■ Exercise aim ■
Below are records to be output exactly, every one of them.

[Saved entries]
★ ★ ★ ★ ★ ★ ★

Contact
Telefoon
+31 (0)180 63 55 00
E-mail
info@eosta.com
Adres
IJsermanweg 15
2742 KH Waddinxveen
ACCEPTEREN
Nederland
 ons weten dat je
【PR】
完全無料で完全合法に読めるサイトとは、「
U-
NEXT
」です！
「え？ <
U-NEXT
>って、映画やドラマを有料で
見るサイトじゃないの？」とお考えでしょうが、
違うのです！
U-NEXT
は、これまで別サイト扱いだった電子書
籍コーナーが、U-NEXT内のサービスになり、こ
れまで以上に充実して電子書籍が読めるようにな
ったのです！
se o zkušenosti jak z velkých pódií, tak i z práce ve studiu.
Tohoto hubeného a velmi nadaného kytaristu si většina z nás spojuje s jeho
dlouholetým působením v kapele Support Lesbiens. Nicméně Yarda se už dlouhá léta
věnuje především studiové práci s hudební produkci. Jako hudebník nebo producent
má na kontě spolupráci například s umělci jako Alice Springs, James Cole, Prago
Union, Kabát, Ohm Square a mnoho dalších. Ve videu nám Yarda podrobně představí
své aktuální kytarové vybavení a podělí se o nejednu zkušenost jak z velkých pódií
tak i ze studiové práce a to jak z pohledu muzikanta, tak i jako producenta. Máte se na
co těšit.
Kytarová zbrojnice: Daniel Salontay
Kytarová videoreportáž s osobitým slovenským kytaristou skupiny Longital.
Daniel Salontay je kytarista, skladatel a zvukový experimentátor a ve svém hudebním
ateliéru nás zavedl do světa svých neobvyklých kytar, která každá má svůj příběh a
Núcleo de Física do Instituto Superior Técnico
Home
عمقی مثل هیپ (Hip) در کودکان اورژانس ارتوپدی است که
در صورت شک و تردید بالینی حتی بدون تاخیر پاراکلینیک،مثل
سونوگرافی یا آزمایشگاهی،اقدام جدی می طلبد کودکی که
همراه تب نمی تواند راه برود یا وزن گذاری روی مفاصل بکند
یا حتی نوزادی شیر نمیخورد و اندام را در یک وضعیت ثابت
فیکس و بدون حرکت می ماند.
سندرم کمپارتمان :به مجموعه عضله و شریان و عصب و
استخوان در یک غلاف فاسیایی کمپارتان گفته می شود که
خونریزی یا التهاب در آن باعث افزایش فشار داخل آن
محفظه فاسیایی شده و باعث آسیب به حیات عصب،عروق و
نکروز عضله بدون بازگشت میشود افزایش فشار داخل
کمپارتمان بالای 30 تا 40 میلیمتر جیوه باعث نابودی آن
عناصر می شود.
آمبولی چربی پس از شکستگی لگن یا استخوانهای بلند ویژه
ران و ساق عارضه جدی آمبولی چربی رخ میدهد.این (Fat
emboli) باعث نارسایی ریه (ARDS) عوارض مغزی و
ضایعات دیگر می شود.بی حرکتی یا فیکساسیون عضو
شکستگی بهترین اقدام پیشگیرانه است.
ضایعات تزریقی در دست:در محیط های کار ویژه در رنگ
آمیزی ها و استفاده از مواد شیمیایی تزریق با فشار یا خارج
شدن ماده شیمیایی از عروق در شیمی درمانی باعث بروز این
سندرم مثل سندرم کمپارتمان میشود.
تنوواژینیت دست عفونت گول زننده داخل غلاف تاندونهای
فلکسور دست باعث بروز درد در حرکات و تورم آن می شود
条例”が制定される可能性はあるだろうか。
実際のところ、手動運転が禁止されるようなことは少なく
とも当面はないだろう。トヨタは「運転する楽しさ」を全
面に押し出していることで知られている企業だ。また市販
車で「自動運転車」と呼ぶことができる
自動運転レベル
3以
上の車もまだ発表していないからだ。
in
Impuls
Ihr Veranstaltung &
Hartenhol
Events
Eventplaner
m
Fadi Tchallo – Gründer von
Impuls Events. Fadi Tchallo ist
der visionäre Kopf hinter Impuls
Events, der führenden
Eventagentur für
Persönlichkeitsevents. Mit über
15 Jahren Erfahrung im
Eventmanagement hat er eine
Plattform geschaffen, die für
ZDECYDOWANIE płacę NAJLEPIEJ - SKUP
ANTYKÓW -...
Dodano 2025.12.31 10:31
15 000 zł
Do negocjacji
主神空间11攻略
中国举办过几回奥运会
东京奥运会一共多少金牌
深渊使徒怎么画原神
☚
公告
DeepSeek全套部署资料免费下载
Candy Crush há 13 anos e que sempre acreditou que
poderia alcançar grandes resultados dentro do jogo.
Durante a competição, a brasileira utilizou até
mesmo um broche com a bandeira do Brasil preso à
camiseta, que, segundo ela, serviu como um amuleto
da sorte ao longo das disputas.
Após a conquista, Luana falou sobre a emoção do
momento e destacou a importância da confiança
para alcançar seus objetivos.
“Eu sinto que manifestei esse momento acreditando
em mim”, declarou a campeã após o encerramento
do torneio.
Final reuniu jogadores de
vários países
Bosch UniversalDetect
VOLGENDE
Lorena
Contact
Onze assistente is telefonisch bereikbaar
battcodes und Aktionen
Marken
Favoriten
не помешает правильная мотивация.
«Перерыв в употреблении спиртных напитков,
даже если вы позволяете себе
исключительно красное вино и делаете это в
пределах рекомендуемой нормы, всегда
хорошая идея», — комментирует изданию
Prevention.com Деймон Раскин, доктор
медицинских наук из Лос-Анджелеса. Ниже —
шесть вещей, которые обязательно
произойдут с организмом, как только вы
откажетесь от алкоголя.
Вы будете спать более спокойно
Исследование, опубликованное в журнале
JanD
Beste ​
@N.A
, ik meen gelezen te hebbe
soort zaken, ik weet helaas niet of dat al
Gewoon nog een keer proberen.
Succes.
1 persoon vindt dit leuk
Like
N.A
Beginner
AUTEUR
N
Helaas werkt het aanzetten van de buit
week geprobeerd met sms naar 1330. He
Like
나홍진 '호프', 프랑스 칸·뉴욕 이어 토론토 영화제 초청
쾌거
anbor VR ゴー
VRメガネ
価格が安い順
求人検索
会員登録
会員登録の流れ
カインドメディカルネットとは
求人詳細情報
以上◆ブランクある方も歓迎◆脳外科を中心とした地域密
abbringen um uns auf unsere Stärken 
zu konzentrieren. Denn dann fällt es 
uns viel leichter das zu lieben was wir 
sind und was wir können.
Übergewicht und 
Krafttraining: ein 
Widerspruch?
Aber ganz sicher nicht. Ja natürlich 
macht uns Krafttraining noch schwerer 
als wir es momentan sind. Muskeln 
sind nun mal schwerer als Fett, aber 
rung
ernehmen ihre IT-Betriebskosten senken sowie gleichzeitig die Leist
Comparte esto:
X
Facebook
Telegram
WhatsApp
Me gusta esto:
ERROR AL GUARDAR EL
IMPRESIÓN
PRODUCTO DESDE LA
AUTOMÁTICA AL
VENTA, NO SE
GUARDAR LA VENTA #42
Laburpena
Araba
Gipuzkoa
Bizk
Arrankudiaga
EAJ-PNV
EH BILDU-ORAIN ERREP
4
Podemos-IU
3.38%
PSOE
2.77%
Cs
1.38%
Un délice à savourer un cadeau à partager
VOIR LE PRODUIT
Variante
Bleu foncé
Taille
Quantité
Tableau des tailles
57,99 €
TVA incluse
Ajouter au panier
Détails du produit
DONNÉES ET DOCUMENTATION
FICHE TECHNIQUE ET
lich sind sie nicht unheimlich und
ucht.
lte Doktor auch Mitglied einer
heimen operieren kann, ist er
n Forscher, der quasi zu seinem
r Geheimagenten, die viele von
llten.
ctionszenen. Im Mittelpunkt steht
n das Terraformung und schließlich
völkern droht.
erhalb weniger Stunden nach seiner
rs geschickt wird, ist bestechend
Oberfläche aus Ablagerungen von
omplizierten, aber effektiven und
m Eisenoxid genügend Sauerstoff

★ ★ ★ ★ ★ ★ ★

■ Answer for this exercise ■
Contact
Telefoon
+31 (0)180 63 55 00
E-mail
info@eosta.com
Adres
IJsermanweg 15
2742 KH Waddinxveen
ACCEPTEREN
Nederland
 ons weten dat je
【PR】
完全無料で完全合法に読めるサイトとは、「
U-
NEXT
」です！
「え？ <
U-NEXT
>って、映画やドラマを有料で
見るサイトじゃないの？」とお考えでしょうが、
違うのです！
U-NEXT
は、これまで別サイト扱いだった電子書
籍コーナーが、U-NEXT内のサービスになり、こ
れまで以上に充実して電子書籍が読めるようにな
ったのです！
se o zkušenosti jak z velkých pódií, tak i z práce ve studiu.
Tohoto hubeného a velmi nadaného kytaristu si většina z nás spojuje s jeho
dlouholetým působením v kapele Support Lesbiens. Nicméně Yarda se už dlouhá léta
věnuje především studiové práci s hudební produkci. Jako hudebník nebo producent
má na kontě spolupráci například s umělci jako Alice Springs, James Cole, Prago
Union, Kabát, Ohm Square a mnoho dalších. Ve videu nám Yarda podrobně představí
své aktuální kytarové vybavení a podělí se o nejednu zkušenost jak z velkých pódií
tak i ze studiové práce a to jak z pohledu muzikanta, tak i jako producenta. Máte se na
co těšit.
Kytarová zbrojnice: Daniel Salontay
Kytarová videoreportáž s osobitým slovenským kytaristou skupiny Longital.
Daniel Salontay je kytarista, skladatel a zvukový experimentátor a ve svém hudebním
ateliéru nás zavedl do světa svých neobvyklých kytar, která každá má svůj příběh a
Núcleo de Física do Instituto Superior Técnico
Home
عمقی مثل هیپ (Hip) در کودکان اورژانس ارتوپدی است که
در صورت شک و تردید بالینی حتی بدون تاخیر پاراکلینیک،مثل
سونوگرافی یا آزمایشگاهی،اقدام جدی می طلبد کودکی که
همراه تب نمی تواند راه برود یا وزن گذاری روی مفاصل بکند
یا حتی نوزادی شیر نمیخورد و اندام را در یک وضعیت ثابت
فیکس و بدون حرکت می ماند.
سندرم کمپارتمان :به مجموعه عضله و شریان و عصب و
استخوان در یک غلاف فاسیایی کمپارتان گفته می شود که
خونریزی یا التهاب در آن باعث افزایش فشار داخل آن
محفظه فاسیایی شده و باعث آسیب به حیات عصب،عروق و
نکروز عضله بدون بازگشت میشود افزایش فشار داخل
کمپارتمان بالای 30 تا 40 میلیمتر جیوه باعث نابودی آن
عناصر می شود.
آمبولی چربی پس از شکستگی لگن یا استخوانهای بلند ویژه
ران و ساق عارضه جدی آمبولی چربی رخ میدهد.این (Fat
emboli) باعث نارسایی ریه (ARDS) عوارض مغزی و
ضایعات دیگر می شود.بی حرکتی یا فیکساسیون عضو
شکستگی بهترین اقدام پیشگیرانه است.
ضایعات تزریقی در دست:در محیط های کار ویژه در رنگ
آمیزی ها و استفاده از مواد شیمیایی تزریق با فشار یا خارج
شدن ماده شیمیایی از عروق در شیمی درمانی باعث بروز این
سندرم مثل سندرم کمپارتمان میشود.
تنوواژینیت دست عفونت گول زننده داخل غلاف تاندونهای
فلکسور دست باعث بروز درد در حرکات و تورم آن می شود
条例”が制定される可能性はあるだろうか。
実際のところ、手動運転が禁止されるようなことは少なく
とも当面はないだろう。トヨタは「運転する楽しさ」を全
面に押し出していることで知られている企業だ。また市販
車で「自動運転車」と呼ぶことができる
自動運転レベル
3以
上の車もまだ発表していないからだ。
in
Impuls
Ihr Veranstaltung &
Hartenhol
Events
Eventplaner
m
Fadi Tchallo – Gründer von
Impuls Events. Fadi Tchallo ist
der visionäre Kopf hinter Impuls
Events, der führenden
Eventagentur für
Persönlichkeitsevents. Mit über
15 Jahren Erfahrung im
Eventmanagement hat er eine
Plattform geschaffen, die für
ZDECYDOWANIE płacę NAJLEPIEJ - SKUP
ANTYKÓW -...
Dodano 2025.12.31 10:31
15 000 zł
Do negocjacji
主神空间11攻略
中国举办过几回奥运会
东京奥运会一共多少金牌
深渊使徒怎么画原神
☚
公告
DeepSeek全套部署资料免费下载
Candy Crush há 13 anos e que sempre acreditou que
poderia alcançar grandes resultados dentro do jogo.
Durante a competição, a brasileira utilizou até
mesmo um broche com a bandeira do Brasil preso à
camiseta, que, segundo ela, serviu como um amuleto
da sorte ao longo das disputas.
Após a conquista, Luana falou sobre a emoção do
momento e destacou a importância da confiança
para alcançar seus objetivos.
“Eu sinto que manifestei esse momento acreditando
em mim”, declarou a campeã após o encerramento
do torneio.
Final reuniu jogadores de
vários países
Bosch UniversalDetect
VOLGENDE
Lorena
Contact
Onze assistente is telefonisch bereikbaar
battcodes und Aktionen
Marken
Favoriten
не помешает правильная мотивация.
«Перерыв в употреблении спиртных напитков,
даже если вы позволяете себе
исключительно красное вино и делаете это в
пределах рекомендуемой нормы, всегда
хорошая идея», — комментирует изданию
Prevention.com Деймон Раскин, доктор
медицинских наук из Лос-Анджелеса. Ниже —
шесть вещей, которые обязательно
произойдут с организмом, как только вы
откажетесь от алкоголя.
Вы будете спать более спокойно
Исследование, опубликованное в журнале
JanD
Beste ​
@N.A
, ik meen gelezen te hebbe
soort zaken, ik weet helaas niet of dat al
Gewoon nog een keer proberen.
Succes.
1 persoon vindt dit leuk
Like
N.A
Beginner
AUTEUR
N
Helaas werkt het aanzetten van de buit
week geprobeerd met sms naar 1330. He
Like
나홍진 '호프', 프랑스 칸·뉴욕 이어 토론토 영화제 초청
쾌거
anbor VR ゴー
VRメガネ
価格が安い順
求人検索
会員登録
会員登録の流れ
カインドメディカルネットとは
求人詳細情報
以上◆ブランクある方も歓迎◆脳外科を中心とした地域密
abbringen um uns auf unsere Stärken 
zu konzentrieren. Denn dann fällt es 
uns viel leichter das zu lieben was wir 
sind und was wir können.
Übergewicht und 
Krafttraining: ein 
Widerspruch?
Aber ganz sicher nicht. Ja natürlich 
macht uns Krafttraining noch schwerer 
als wir es momentan sind. Muskeln 
sind nun mal schwerer als Fett, aber 
rung
ernehmen ihre IT-Betriebskosten senken sowie gleichzeitig die Leist
Comparte esto:
X
Facebook
Telegram
WhatsApp
Me gusta esto:
ERROR AL GUARDAR EL
IMPRESIÓN
PRODUCTO DESDE LA
AUTOMÁTICA AL
VENTA, NO SE
GUARDAR LA VENTA #42
Laburpena
Araba
Gipuzkoa
Bizk
Arrankudiaga
EAJ-PNV
EH BILDU-ORAIN ERREP
4
Podemos-IU
3.38%
PSOE
2.77%
Cs
1.38%
Un délice à savourer un cadeau à partager
VOIR LE PRODUIT
Variante
Bleu foncé
Taille
Quantité
Tableau des tailles
57,99 €
TVA incluse
Ajouter au panier
Détails du produit
DONNÉES ET DOCUMENTATION
FICHE TECHNIQUE ET
lich sind sie nicht unheimlich und
ucht.
lte Doktor auch Mitglied einer
heimen operieren kann, ist er
n Forscher, der quasi zu seinem
r Geheimagenten, die viele von
llten.
ctionszenen. Im Mittelpunkt steht
n das Terraformung und schließlich
völkern droht.
erhalb weniger Stunden nach seiner
rs geschickt wird, ist bestechend
Oberfläche aus Ablagerungen von
omplizierten, aber effektiven und
m Eisenoxid genügend Sauerstoff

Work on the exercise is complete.